*** Block opens ***

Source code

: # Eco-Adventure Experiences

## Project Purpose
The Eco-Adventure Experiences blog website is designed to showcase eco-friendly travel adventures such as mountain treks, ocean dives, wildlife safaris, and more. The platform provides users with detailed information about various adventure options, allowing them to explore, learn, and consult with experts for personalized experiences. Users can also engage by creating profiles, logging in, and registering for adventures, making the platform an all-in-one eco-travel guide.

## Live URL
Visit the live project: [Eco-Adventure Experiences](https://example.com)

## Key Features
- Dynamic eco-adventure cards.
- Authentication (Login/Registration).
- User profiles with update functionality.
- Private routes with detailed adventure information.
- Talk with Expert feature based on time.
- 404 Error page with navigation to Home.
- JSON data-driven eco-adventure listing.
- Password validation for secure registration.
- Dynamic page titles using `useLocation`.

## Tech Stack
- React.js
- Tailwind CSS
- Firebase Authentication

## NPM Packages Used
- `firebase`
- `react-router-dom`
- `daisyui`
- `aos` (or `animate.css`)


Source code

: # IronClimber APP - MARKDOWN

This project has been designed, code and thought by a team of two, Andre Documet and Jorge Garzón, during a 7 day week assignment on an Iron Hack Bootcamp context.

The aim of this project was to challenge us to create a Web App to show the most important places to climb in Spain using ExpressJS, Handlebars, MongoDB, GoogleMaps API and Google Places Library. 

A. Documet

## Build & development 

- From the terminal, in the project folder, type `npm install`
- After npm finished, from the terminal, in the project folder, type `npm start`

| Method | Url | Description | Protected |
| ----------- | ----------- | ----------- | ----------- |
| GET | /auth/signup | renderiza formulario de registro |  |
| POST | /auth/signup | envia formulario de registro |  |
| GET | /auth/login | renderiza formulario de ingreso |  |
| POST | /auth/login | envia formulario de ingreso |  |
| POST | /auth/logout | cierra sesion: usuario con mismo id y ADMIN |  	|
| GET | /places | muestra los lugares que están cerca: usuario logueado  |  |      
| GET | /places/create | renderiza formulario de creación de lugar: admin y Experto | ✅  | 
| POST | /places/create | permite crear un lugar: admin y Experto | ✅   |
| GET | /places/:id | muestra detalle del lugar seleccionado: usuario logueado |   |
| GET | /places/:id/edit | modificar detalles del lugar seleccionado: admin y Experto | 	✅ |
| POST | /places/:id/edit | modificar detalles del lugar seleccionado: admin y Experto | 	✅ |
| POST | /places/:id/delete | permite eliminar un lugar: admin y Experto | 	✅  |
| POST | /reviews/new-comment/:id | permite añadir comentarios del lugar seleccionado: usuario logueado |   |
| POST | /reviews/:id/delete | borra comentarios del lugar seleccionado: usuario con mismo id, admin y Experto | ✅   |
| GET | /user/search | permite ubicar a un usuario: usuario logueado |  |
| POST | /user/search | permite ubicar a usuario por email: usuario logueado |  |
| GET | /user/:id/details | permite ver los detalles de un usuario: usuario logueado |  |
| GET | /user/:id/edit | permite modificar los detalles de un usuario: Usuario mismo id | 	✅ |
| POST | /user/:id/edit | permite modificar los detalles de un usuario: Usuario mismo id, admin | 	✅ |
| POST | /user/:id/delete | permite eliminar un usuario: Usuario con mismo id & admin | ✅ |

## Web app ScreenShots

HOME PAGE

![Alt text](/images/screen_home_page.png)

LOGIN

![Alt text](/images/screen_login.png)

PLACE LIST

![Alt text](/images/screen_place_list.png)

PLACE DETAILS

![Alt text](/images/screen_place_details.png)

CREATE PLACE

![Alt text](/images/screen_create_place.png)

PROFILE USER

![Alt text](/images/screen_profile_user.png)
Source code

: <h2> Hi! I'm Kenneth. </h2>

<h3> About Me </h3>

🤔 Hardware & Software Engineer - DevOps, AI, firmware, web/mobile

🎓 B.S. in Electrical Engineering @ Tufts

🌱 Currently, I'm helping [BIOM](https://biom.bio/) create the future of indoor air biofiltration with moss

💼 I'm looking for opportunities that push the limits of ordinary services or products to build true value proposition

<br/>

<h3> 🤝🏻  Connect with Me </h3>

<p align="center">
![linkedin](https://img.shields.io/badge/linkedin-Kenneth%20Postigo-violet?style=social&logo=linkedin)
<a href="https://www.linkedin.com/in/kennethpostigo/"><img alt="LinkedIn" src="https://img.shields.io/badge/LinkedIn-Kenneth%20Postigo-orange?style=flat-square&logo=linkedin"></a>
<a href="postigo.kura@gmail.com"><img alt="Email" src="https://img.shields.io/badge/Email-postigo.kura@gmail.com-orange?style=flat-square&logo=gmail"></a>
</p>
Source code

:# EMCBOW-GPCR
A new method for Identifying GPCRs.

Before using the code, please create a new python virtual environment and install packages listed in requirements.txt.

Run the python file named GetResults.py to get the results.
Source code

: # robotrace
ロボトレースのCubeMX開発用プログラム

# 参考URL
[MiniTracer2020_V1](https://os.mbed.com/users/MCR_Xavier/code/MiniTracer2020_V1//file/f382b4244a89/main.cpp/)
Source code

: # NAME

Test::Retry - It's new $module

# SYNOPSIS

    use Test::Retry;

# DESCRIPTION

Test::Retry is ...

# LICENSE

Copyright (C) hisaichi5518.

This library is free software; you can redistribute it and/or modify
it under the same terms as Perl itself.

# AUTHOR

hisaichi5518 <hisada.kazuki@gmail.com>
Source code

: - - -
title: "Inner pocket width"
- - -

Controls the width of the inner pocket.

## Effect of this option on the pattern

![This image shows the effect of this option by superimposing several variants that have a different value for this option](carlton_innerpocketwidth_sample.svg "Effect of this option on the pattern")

*** Block closes ***

WORK ORDER -
Write out again, unchanged, the lines from the start of the records through the line that contains "Visit the live", including both ends.

WRITTEN REPLY -
Source code

: # Eco-Adventure Experiences

## Project Purpose
The Eco-Adventure Experiences blog website is designed to showcase eco-friendly travel adventures such as mountain treks, ocean dives, wildlife safaris, and more. The platform provides users with detailed information about various adventure options, allowing them to explore, learn, and consult with experts for personalized experiences. Users can also engage by creating profiles, logging in, and registering for adventures, making the platform an all-in-one eco-travel guide.

## Live URL
Visit the live project: [Eco-Adventure Experiences](https://example.com)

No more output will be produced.